__DOCUMENT EXTRACT__
────────────────────

IARP

Dealing with larger SQL datasets and limited memory

Originally Written: 2015-08-20

There may come a time when you have a very large table to query that results in a very large result set. If you use pyodbc for connecting to SQL Server or mysql.connector, when you issue the query it loads all of the results into memory. This is great for speed, not so when your query may return 15GB worth of email data.

The code provided below is what I use for progressively querying out results without trying to pull all rows in a single shot. The method used for SQL Server is not overly effecient but it gets the job done. MySQL thankfully already provides the tools necessary to do exactly what we want.

MySQL

In this example I am using a mysql.connector cursor to query data from a table, I make use of MySQL’s ability to limit and offset query results to only query out a chunk of data at a time.

You may change the SELECT statement as you see fit, but for this to work you need to leave the LIMIT {},{} at the very end of the query.

# Offset and limit control how many records to query for at a single time.
offset = 0
limit = 10000
total_counter = 0

table_name = 'EMAIL_BODIES'

# Continuously query until we break the looping.
while True:

    # This is a standard query, you can easily add a WHERE clause just before LIMIT.
    cursor.execute("SELECT * FROM {} LIMIT {},{}".format(table_name, offset, limit))

    # If no rows were returned, stop the while loop
    if not cursor.rowcount:
        break

    # In this example, I am writing the entire rows data into a CSV file.
    for row in cursor.fetchall():
        csv_file.writerow(row)

    # Nothing more than a counter
    total_counter += cursor.rowcount

    # Leave this alone, it is what increments the offset for the next iteration
    offset += limit

SQL Server

This one is a very different animal compared to MySQL. Unfortunately SQL Server does not provide any native way to offset result sets, so what we have to do is make use of CTE’s and forcefully only grab a specific number of rows between two row numbers.

────────────────────

__ENTRIES__
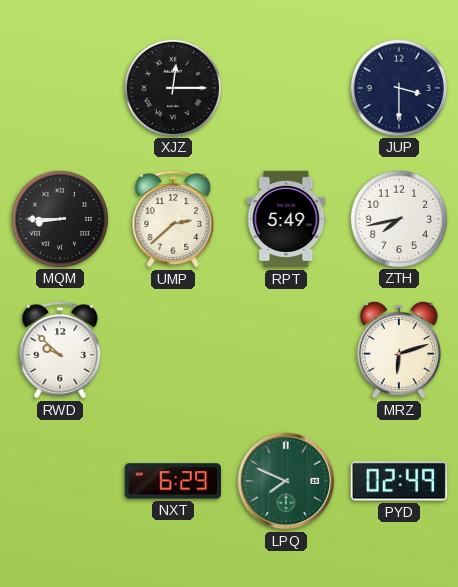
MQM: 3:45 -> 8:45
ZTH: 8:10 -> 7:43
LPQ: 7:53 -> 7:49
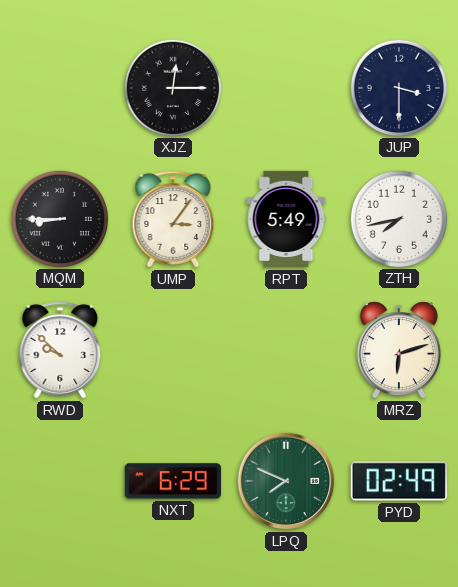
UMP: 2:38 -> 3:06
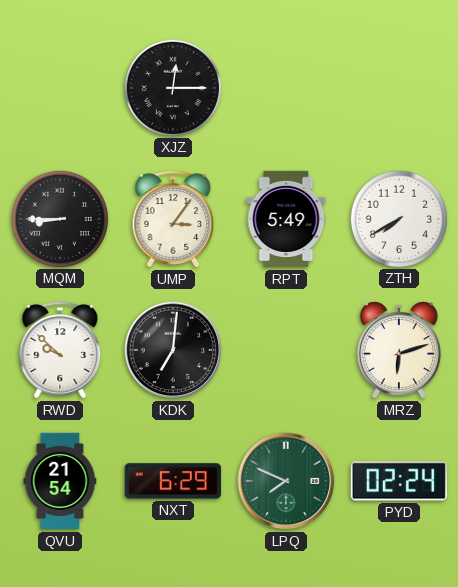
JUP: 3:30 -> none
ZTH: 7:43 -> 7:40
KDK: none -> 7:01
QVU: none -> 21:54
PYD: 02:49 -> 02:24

────────────────────

__PROBLEM REQUIREMENTS__
Rewrite the stretch from "# In this example, I" through "two row numbers." in the article on large SQL datasets, renaming "SQL Server" to "Microsoft SQL Server" throughout. The listing plays no part in this exercise.

__ANSWER TO THE PROBLEM__
# In this example, I am writing the entire rows data into a CSV file.
    for row in cursor.fetchall():
        csv_file.writerow(row)

    # Nothing more than a counter
    total_counter += cursor.rowcount

    # Leave this alone, it is what increments the offset for the next iteration
    offset += limit

Microsoft SQL Server

This one is a very different animal compared to MySQL. Unfortunately Microsoft SQL Server does not provide any native way to offset result sets, so what we have to do is make use of CTE’s and forcefully only grab a specific number of rows between two row numbers.